Die Göttliche Komödie von Dante Alighieri, eines der wichtigsten und komplexesten Werke der Weltliteratur, schildert in einhundert Gesängen die Reise des virtuellen Dante durch die drei Jenseitsreiche Inferno (Hölle), Purgatorio (Läuterungsberg) und Paradiso (das himmlische Paradies). Im ausgehenden 15. Jahrhundert, beinahe 200 Jahre nach der Entstehung der Commedia, unternahm Sandro Botticelli die ungeheure Aufgabe, diese poetische Vision des Universums vollständig mit Bildern zu versehen. […] Dabei sind Bild und Text nicht kombiniert, sondern sie nehmen, gleichberechtigt, jeweils eine ganze, eigene Seite ein. […]
Die hauchzarten Silberstiftzeichnungen sind auf Pergament ausgeführt und größtenteils mit brauner Tusche nachgezogen, wobei zahlreiche Pentimenti vom künstlerischen Entstehungsprozess und einem Ringen um die adäquate Umsetzung des Wortes ins Bild Zeugnis geben. Einige wenige Blätter sind koloriert - unter ihnen zählt die Darstellung von Inferno XVIII zu den am weitesten ausgeführten Blättern. Die Bilderzählung beginnt in der linken oberen Ecke, wo wir Geryon sehen, der Dante und Vergil zu den Malgebolge (Elendsgruben) gebracht hat. Der halb menschliche, halb schlangenhafte Wächter am Übergang zu diesem achten Kreis des Inferno ist als einzige Gestalt unkoloriert geblieben. Die beiden Wanderer bewegen sich zunächst nach rechts am Rande des Grabens entlang, in dem die Seelen der Kuppler von gehörnten Teufeln gepeitscht im Kreis getrieben werden. Dante geht ein paar Schritte zurück, weil er eine der Seelen erkannt hat. Sodann passieren er und sein Führer eine steinerne Brücke, von der aus sie die Gesichter der sich in dieser Richtung bewegenden Verdammten sehen können. Vergil weist Dante hier auf Jason hin, der, mit einer Krone versehen, dafür büßt, die Liebe von Medea missbraucht zu haben. Aus der nächsten Grube schlägt den Wanderern schrecklicher Gestank entgegen. Hier verbüßen die Schmeichler und Dirnen in einem Sumpf von Kot ihre ewige Strafe. Nachdem Dante mit einer der Seelen gesprochen hat, gehen er und sein Führer weiter zum dritten Graben, von dem im folgenden Canto die Rede ist.
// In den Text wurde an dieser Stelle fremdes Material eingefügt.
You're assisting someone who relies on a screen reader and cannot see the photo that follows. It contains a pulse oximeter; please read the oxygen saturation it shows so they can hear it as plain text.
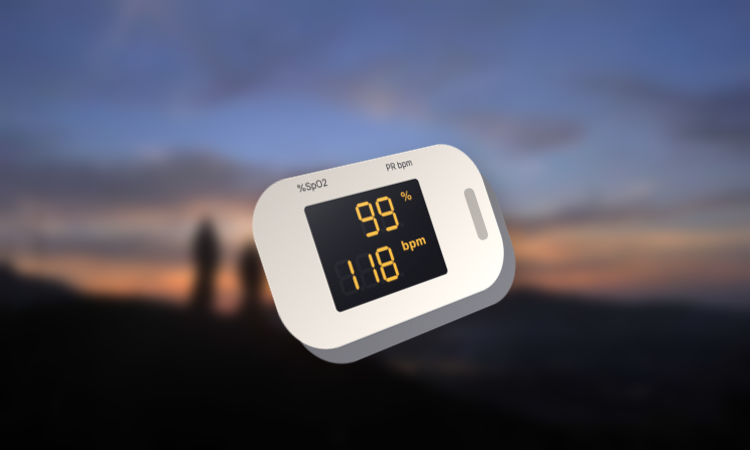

[…] Die Erwerbung der 85 Zeichnungen für Berlin ist ein außerordentlicher Glücksfall der musealen Sammlungsgeschichte. Bereits 1854 hatte Gustav von Waagen sie in der Bibliothek der Herzöge von Hamilton in Schottland entdeckt. Als 1882 bekannt wurde, dass die Sammlung der Hamilton zum Verkauf geboten werden sollte, setzte sich Friedrich Lippmann, der damalige Direktor des Kupferstichkabinetts zusammen mit engagierten Freunden der Königlichen Museen für die Erwerbung ein.